Is $X:=\{a\}$ Hausdorff space? I wonder if $X:=\{a\}$ is a Hausdorff space.
Definition;
$A$ is a Hausdorff space $\iff 
\forall x,y \in A(x\neq y);
\exists \text{ open set } U,V s.t. x\in U,y\in V, U\cap V=\phi.$
But we cannot pick up two elements from $X=\{a\}.$
How should I judge whether $X$ is a Hausdorff space or not?
 A: It is a Hausdorff space since that condition is trivially true, by the reason that you have mentioned: there are no two distinct elements on $X$. By the same argument, every function whose domain is a singleton is injective.
A: It becomes easier when you understand what $\forall x,y\in A(x\neq y)$ really means here. This is an example where the shorthand notation may cause confusion (whereas it usually comes to clarify over-formality).

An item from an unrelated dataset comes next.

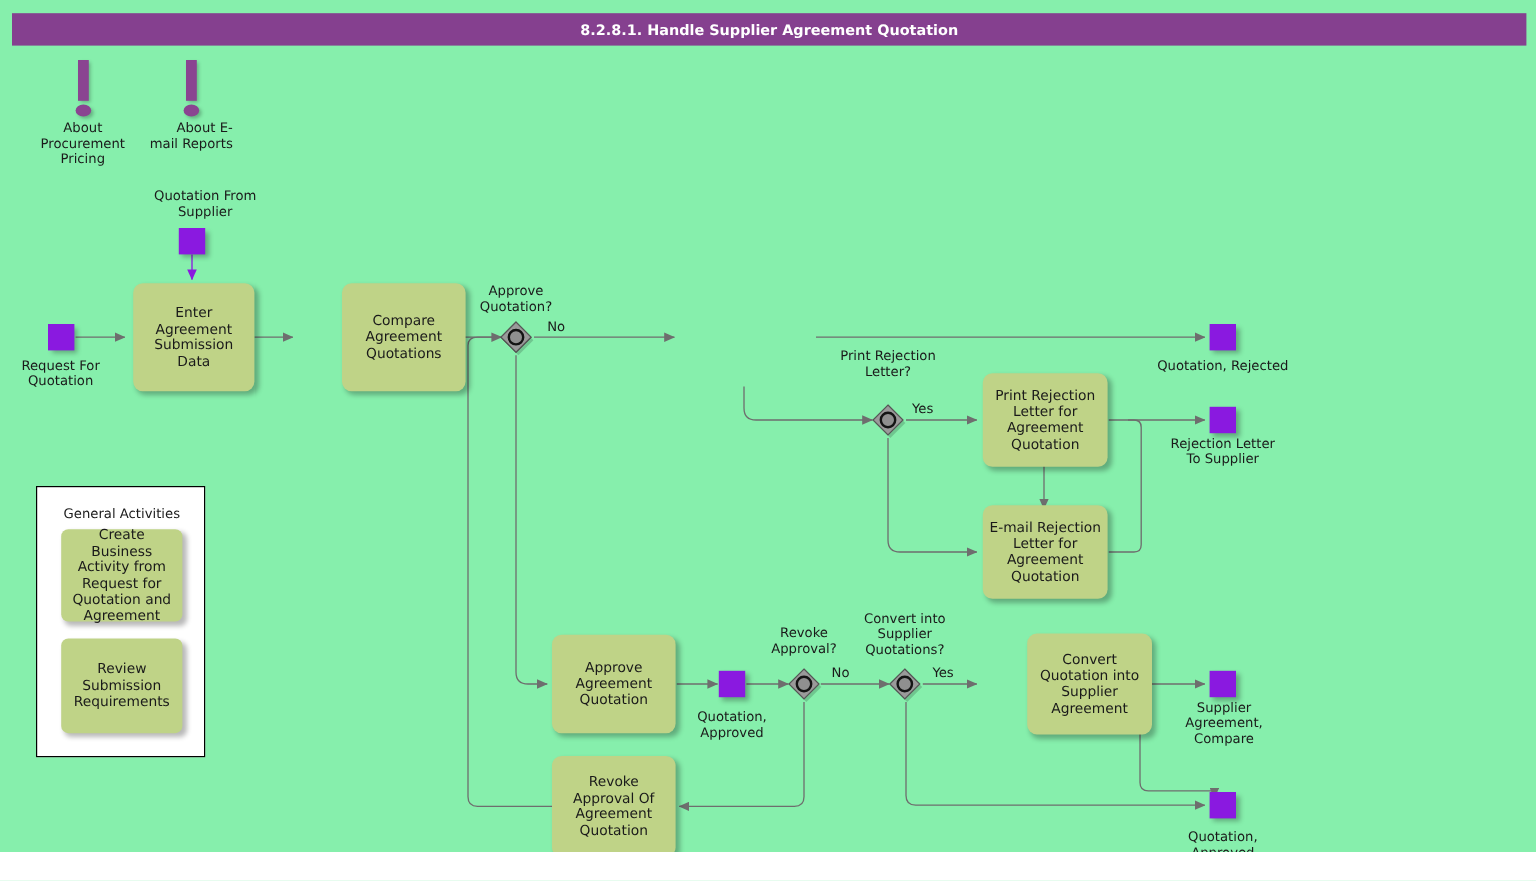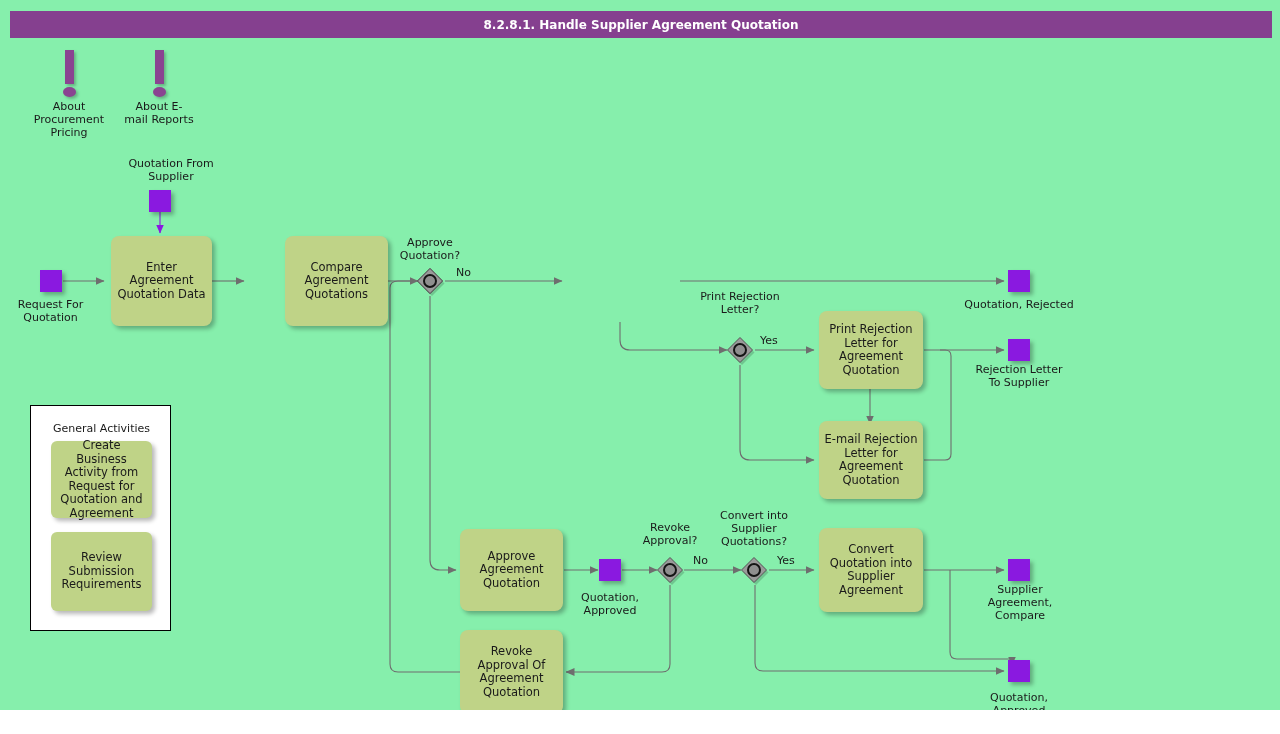"About E-mail Reports" div.atext { text-align: none -> right }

When we write $(\forall x\in A)\varphi(x)$, what we really mean to say is $\forall x(x\in A\to\varphi(x))$, so that if $x\in A$, then $\varphi(x)$, but if $x\notin A$, then the statement is vacuously true. This extends to the $(x\neq y)$ part in this case. Since we're quantifying over elements of $A$ anyway let me omit it from the notation at the moment, and just write: $$\forall x,y(x\neq y\to\exists U,V(U,V\text{ are open}\land x\in U\land y\in V\land U\cap V=\varnothing)).$$
In other words, if $x\neq y$, then there are disjoint open sets, etc. Now it's easy to see what happens with a singleton: the implication is vacuously true, there are never any $x\neq y$.